Looking out my window… I can see clear blue skies, but I can hear the wind howling and there is a storm on its way.

I am thinking… I might cook cheesy bacon pasta for tea tonight.

I am thankful… that mental health in young people is taken seriously.

One of my favourite things… is driving with my son to band practice and having a natter about all sorts of things, both big and small.

I am creating… this little beauty. I began it during the evening on Boxing Day (for my non-UK readers, Boxing Day is the day after Christmas Day) and it is going to be used when we go away in our caravan this summer.

Rectangle blanket based on the traditional "granny" stitch, using rainbow colours. Three repeats of the individual colours followed by three rows of each colour afterwards. Just starting the blue three now and hopefully will finish it this weekend.
Rectangle blanket based on the traditional “granny” stitch, using rainbow colours. Three repeats of the individual colours followed by three rows of each colour afterwards. Just starting the blue three now and hopefully will finish it this weekend.

I am wearing… layers, layers and layers today. The heating is on but I’m bone-cold.

I am reading… “The Coroner (Coroner: Jenny Cooper Series)” by M R Hall

I am watching… The BDO World Championships on TV this week. I love watching the darts, and the BDO suits me because it is not as high-powered or glitzy as the PDC competitions. Darts are good to crochet to as I can listen and only half watch the TV as I’m concentrating on the yarn in my hands.

I have been listening to… Pemberton Old Band rehearsing for a competition this weekend in Skegness. My son plays bass trombone for them and I sometimes give him a lift to rehearsals. I have enjoyed the experience of being a groupie rather than a player since he started playing with them, and it makes a refreshing change for me to hear a piece of music being crafted into a performance piece to contest level by a band of this calibre. They are in the First Section (one level down from the Championship Section but working on their way back up) and they are a level above where I played with Middleton Band before I stopped playing.

I am hoping… my brother recovers quickly from his surgery yesterday.

I am learning… to trust my instinct.

In my kitchen… I have been making the effort to cook proper meals from scratch. We have a limited food budget and sometimes it can be a challenge to eat healthily all the time, and I have been enjoying the challenge of finding recipes and dishes that we can eat to fill us up, fill us up healthily, fill us up healthily and inexpensively.

Board room… we are looking at the story of Jonah and the Whale for our next Messy Church and I really want to do this activity with the children:

Post Script: I found this site (Strategies for dealing with change) when I was looking for something to help someone I love who is going through some really difficult, anxious times. I found this picture, and thought it would be great to share with you too. Please visit the host site for more like this.

◆ Problem 1
Reproduce the blog post word for word, starting at "In my kitchen…" and ending at "healthily and inexpensively.".
◆ Problem 2
List each sentence opening in the blog post that begins with "I am", giving the word that follows "I am" in each.
◆ Problem 3
Decide whether each statement agrees with the blog post, answering yes or no and quoting the words that settle it: (a) The writer's son plays bass trombone for Pemberton Old Band. (b) The writer started the blanket on Christmas Day. (c) The writer prefers the PDC darts competitions to the BDO.

◆ Data records
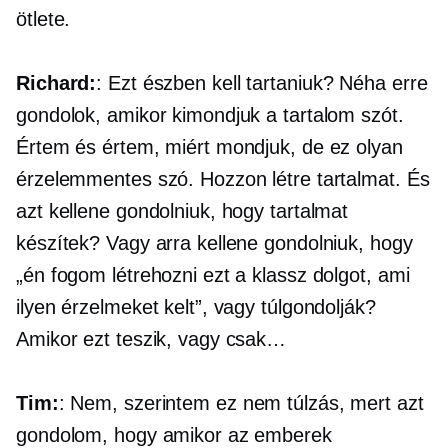
ötlete.
Richard:
: Ezt észben kell tartaniuk? Néha erre
gondolok, amikor kimondjuk a tartalom szót.
Értem és értem, miért mondjuk, de ez olyan
érzelemmentes szó. Hozzon létre tartalmat. És
azt kellene gondolniuk, hogy tartalmat
készítek? Vagy arra kellene gondolniuk, hogy
„én fogom létrehozni ezt a klassz dolgot, ami
ilyen érzelmeket kelt”, vagy túlgondolják?
Amikor ezt teszik, vagy csak…
Tim:
: Nem, szerintem ez nem túlzás, mert azt
gondolom, hogy amikor az emberek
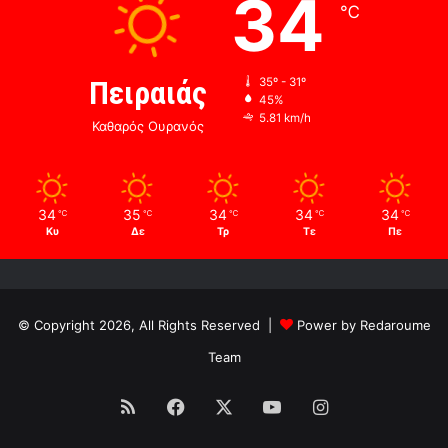
34
℃
Πειραιάς
35º - 31º
45%
5.81 km/h
Καθαρός Ουρανός
34
35
34
34
34
℃
℃
℃
℃
℃
Κυ
Δε
Τρ
Τε
Πε
© Copyright 2026, All Rights Reserved |
Power by Redaroume
Team
RSS
Facebook
X
YouTube
Instagram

◆ Reply 1
In my kitchen… I have been making the effort to cook proper meals from scratch. We have a limited food budget and sometimes it can be a challenge to eat healthily all the time, and I have been enjoying the challenge of finding recipes and dishes that we can eat to fill us up, fill us up healthily, fill us up healthily and inexpensively.

◆ Reply 2
thinking, thankful, creating, wearing, reading, watching, hoping, learning

◆ Reply 3
(a) Yes: "My son plays bass trombone for them"
(b) No: "I began it during the evening on Boxing Day"
(c) No: "the BDO suits me because it is not as high-powered or glitzy as the PDC competitions"